Former Speaker Paul Ryan has yet another new gig — and he’s teaming up with two prior Republican House speakers this time. While other Republicans are focused on keeping Donald Trump as president or the GOP in control of the Senate, Ryan, John Boehner and Newt Gingrich are working together on a fundraising campaign to keep state legislatures that are in the hands of the GOP from flipping Democratic, according to a Wall Street Journal article from Dec. 13.
The three men will form an advisory council to the Republican State Leadership Committee (RSLC).

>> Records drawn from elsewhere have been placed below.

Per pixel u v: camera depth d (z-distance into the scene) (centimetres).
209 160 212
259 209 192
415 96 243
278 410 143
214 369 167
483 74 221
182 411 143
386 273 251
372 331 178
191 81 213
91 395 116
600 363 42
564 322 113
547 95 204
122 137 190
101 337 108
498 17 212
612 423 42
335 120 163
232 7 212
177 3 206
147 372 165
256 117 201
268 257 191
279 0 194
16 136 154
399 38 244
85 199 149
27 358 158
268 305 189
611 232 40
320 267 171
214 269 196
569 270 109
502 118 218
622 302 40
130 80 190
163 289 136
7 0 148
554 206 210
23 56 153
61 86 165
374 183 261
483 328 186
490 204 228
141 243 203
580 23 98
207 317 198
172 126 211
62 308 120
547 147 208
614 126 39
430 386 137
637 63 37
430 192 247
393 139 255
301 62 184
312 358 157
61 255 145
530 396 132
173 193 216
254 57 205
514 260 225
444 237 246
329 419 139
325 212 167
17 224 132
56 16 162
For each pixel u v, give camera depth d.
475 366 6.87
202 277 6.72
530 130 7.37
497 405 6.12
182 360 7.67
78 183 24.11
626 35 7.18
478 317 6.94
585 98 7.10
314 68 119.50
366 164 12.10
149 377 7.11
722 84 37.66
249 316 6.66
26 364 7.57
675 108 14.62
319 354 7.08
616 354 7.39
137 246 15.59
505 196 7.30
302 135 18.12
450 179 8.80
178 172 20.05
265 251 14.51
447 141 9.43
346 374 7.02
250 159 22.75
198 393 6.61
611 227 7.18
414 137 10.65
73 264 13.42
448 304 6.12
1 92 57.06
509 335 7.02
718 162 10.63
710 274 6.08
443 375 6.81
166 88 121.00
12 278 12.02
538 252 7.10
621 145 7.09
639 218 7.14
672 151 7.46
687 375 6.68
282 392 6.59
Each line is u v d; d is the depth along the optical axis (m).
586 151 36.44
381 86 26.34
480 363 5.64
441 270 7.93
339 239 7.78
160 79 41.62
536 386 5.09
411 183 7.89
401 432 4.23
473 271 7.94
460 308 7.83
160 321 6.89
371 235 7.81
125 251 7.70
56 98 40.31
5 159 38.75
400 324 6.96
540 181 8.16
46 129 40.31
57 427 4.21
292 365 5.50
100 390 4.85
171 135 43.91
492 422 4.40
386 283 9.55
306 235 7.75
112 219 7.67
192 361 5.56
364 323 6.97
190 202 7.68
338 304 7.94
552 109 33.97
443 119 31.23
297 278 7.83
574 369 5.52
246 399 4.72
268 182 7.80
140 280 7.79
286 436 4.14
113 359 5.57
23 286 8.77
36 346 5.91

The group describes itself as “the largest caucus of Republican state leaders in the country and the only national organization whose mission is to elect Republicans to multiple down-ballot, state-level offices.”

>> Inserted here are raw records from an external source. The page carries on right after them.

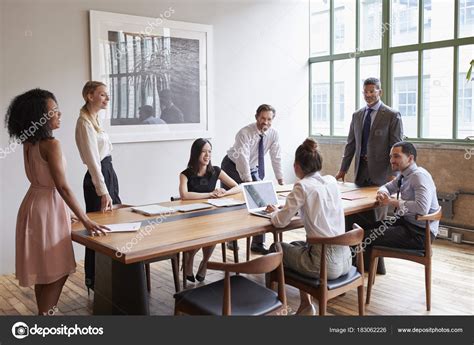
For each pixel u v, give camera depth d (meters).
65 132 4.66
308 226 2.79
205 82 5.74
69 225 2.72
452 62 5.31
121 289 2.68
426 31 5.53
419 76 5.62
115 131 4.99
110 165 3.78
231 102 6.07
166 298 3.76
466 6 5.14
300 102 6.95
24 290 3.98
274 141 4.79
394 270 4.37
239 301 2.40
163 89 5.35
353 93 6.43
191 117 5.64
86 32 4.73
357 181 4.60
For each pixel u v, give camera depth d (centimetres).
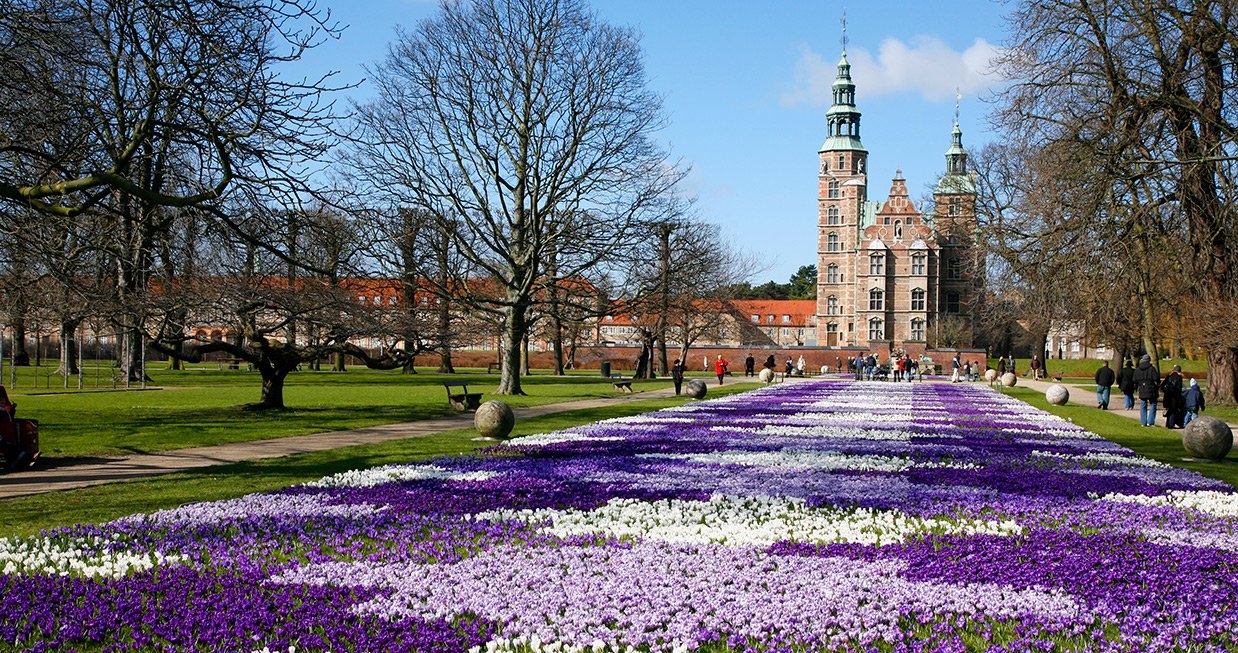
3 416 1678
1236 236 3397
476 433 2455
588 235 4256
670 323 7419
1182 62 3378
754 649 766
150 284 3031
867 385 6294
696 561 1049
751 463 1859
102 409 3133
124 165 1548
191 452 1977
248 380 5566
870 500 1434
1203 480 1662
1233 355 3900
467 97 4222
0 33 1595
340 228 1862
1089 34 3503
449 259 4422
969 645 780
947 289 12556
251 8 1612
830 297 13325
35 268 2205
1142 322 3981
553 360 9875
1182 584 951
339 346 3083
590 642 781
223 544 1098
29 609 836
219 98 1686
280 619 830
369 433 2439
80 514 1271
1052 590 927
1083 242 3431
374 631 799
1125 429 2820
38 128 1656
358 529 1198
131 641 763
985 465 1875
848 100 13400
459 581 965
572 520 1272
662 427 2689
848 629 812
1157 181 3481
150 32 1650
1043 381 7700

“We have to stop them because the outcomes of these elections will have an everlasting impact on the future of our country,” Boehner told the Wall Street Journal, addressing successful Democratic efforts to gain back statehouse seats the party lost during the Obama administration.
In September the RSLC posted an article from Politico that had the headline: “Republicans fear drubbing in next round of redistricting: It’s shaping up as a 180-degree reversal from the political landscape heading into 2010.”

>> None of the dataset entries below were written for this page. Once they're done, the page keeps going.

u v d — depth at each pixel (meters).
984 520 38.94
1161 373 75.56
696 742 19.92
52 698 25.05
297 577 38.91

That article came out before both chambers flipped from Republican to Democratic this fall, and cited the importance to the RSLC of keeping Virginia in GOP hands.
“This is as serious as a heart attack and we’ve got to do everything we can to win it because this isn’t about one cycle,” RSLC President Austin Chambers told Politico, acknowledging that his party is less focused on statehouse contests than Democrats are and stressed the importance of state house majorities to control redistricting.
“It’s about the next decade. …If we get beat in these state legislative races, in these judicial races in these critical states, our party is going to be in a bad position for the next 10 years,” added Chambers.
The RSLC says 2020 redistricting control could come down to the outcome in “fewer than 50 legislative seats across the country” which “could determine how a wide swath of congressional districts are redrawn.”
Ryan moved his family to Washington D.C. from Janesville in August, less than a year after he announced his plans to leave Congress and return to live in Janesville full time. Since that time he has taken on several positions, including starting a nonprofit, joining the board of Fox News (and its other affiliates) and serving as a lecturer at Notre Dame.